Несколько рабов разворачивали один рулон, от него отрезался большой кусок, но такой, который мог бы уместиться в чане. Стоя на деревянных лавках мы тщательно размешивали краситель длинными шестами, затем погружали в него ткань таким образом, что бы она равномерно легла и нигде не осталось никаких пятен, и начинали размешивать. Это длилось долгое время. Уже покрашенную ткань вынимали рабы, отжимали ее и перекладывали в другой чан. Пока она лежала в закрепителе, окрашивался другой кусок и так дальше. Процесс не заканчивался до самого вечера. Мы едва успевали что-то поесть, но от этих запахов аппетит был у всех плохой. Наш хозяин этому только радовался. Завтра часть из нас будет отправлена на глажку уже высохших тканей тяжелыми деревянными валиками.
Мы все, а я особенно, жили предвкушением трехдневного весеннего праздника, во время которого нам придется работать меньше, потому что распорядитель будет веселиться и ему будет не до нас.

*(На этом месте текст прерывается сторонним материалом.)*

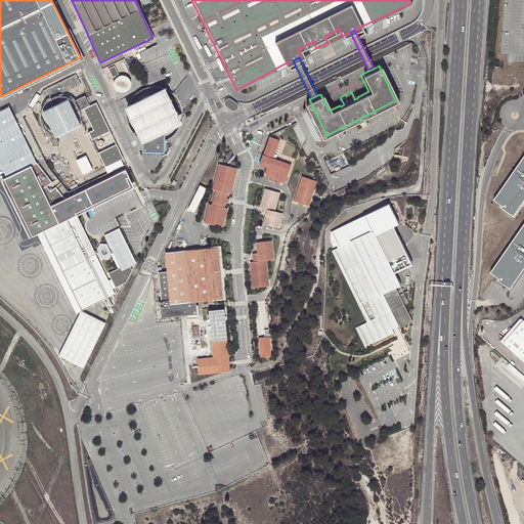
[(80,84),(75,74),(45,88),(50,98),(80,84)]
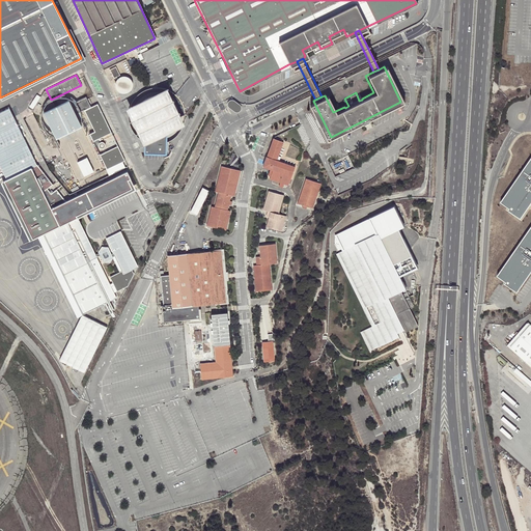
[(142,141),(145,142),(145,151),(168,152),(168,142),(170,141),(173,139),(176,137),(178,134),(182,131),(183,128),(185,124),(185,120),(186,117),(186,113),(185,110),(185,106),(183,103),(182,100),(179,96),(176,93),(173,91),(170,89),(167,88),(164,87),(160,86),(157,86),(152,86),(149,87),(145,88),(142,89),(139,91),(136,93),(134,96),(132,100),(130,103),(129,106),(128,110),(128,113),(128,117),(128,120),(129,124),(130,128),(132,131),(134,134),(136,137),(139,139),(142,141)]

После не слишком аппетитного от обилия посторонних запахов ужина, мне предстояло еще несколько дел, а я уже мечтала о сне. Эта мысль даже перебила ту, которая сегодня целый день у меня вертелась в голове. Во время праздника я собиралась отыскать Аббака, если только судьба не занесла его на этот раз в другое место. В последнее время все вообще шло не по плану. Но спать все же очень хотелось. Однако я с еще одной служанкой поплелась в храм, чтоб приготовить все для приезда какого-то важного гостя. Он намеревался появиться у Аштарт первым, самым ранним утром. Вероятно для того, чтоб никто не мог услышать, о чем он собирается просить богиню. После тщательной уборки святилища и поливки всех клумб возле него нам разрешили отойти ко сну.
Так монотонно проходили эти дни. Не было той торопливости, к которой я привыкла в своей прошлой, хотя и чужой жизни 20 века. Я все еще вписывалась в ритм очередной своей судьбы, о которой уже многое знала. Я знала, что мне предстоит пройти многие испытания и выдержать страшные удары судьбы. Но теперь у меня появилась надежда на то, что возможно, Лидали удастся избежать всего этого. Ее судьба стала поворачиваться как-то по-иному. Но как бы то ни было, я должна была пройти ее путь до конца. Мой путь до конца. А если орден все же решит выдворить меня из своих рядов и выдаст карумионам, то эта жизнь станет для меня послед ней.